Sept. 03--Mordant family dysfunction fuels this 2011 work from Nicky Silver, featuring a patriarch dying of cancer, a matriarch more interested in redecorating the living room than her spouse's terminal condition, and two adult children who lay the blame for their myriad problems at the feet of their parents. No one is likable; everyone is awful -- let the recriminations and punchlines fly.
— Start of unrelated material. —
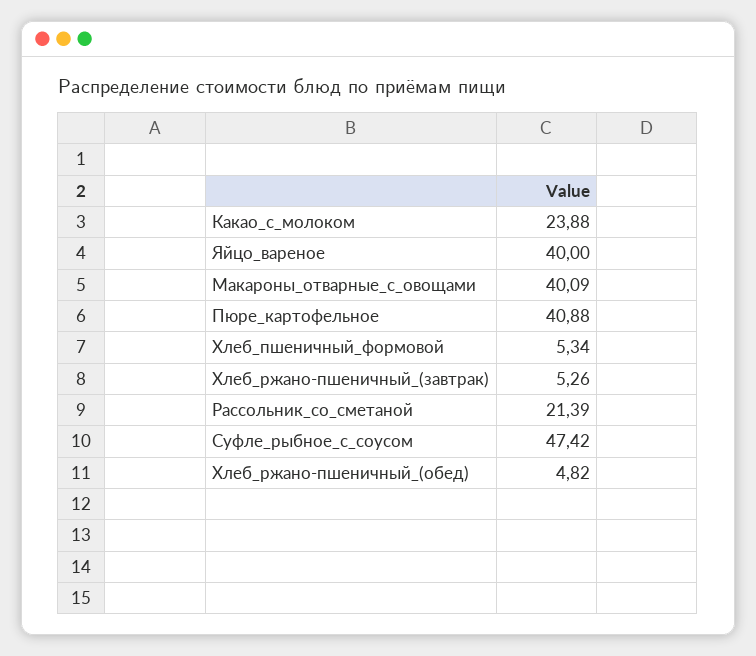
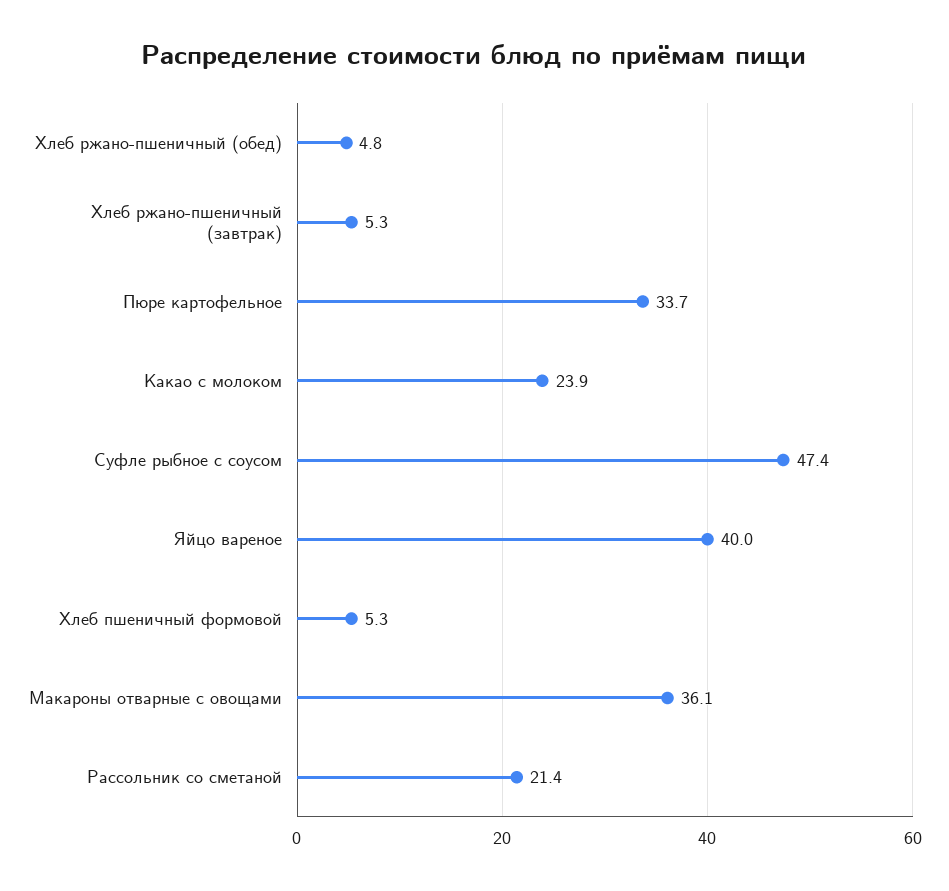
Макароны_отварные_с_овощами: 40.09 -> 36.1
Пюре_картофельное: 40.88 -> 33.7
And yet this staging from director Derek Bertelsen for Aston Rep never quite nails the play's style. It is forever in search of the right rhythm and this is key, because the dialogue is meant to be so blunt and so dark that it's inherently comic. But if the rhythm never comes together -- if the beats are off -- it plays too flippant, like a sitcom straining for laughs that never come.

There are a handful of moments that work here: When Aja Wiltshire's recovering alcoholic falls off the wagon and finds a bit of inner backbone, the shifting power dynamics between two strangers played by Drew Wieland and Matthew Harris, and a final speech wherein Susan Fay's character informs her children in no uncertain terms that it is time to grow up.

At the play's core is an undercurrent of deep, unresolved loneliness and the strange, often desperate measures we take to escape it. Not enough of that comes through.

REVIEW: "The Lyons" by Aston Rep

2 STARS

Through Sept. 27 at the Raven Theater, 6157 N. Clark St; $20 at 773-828-9129 or astonrep.com.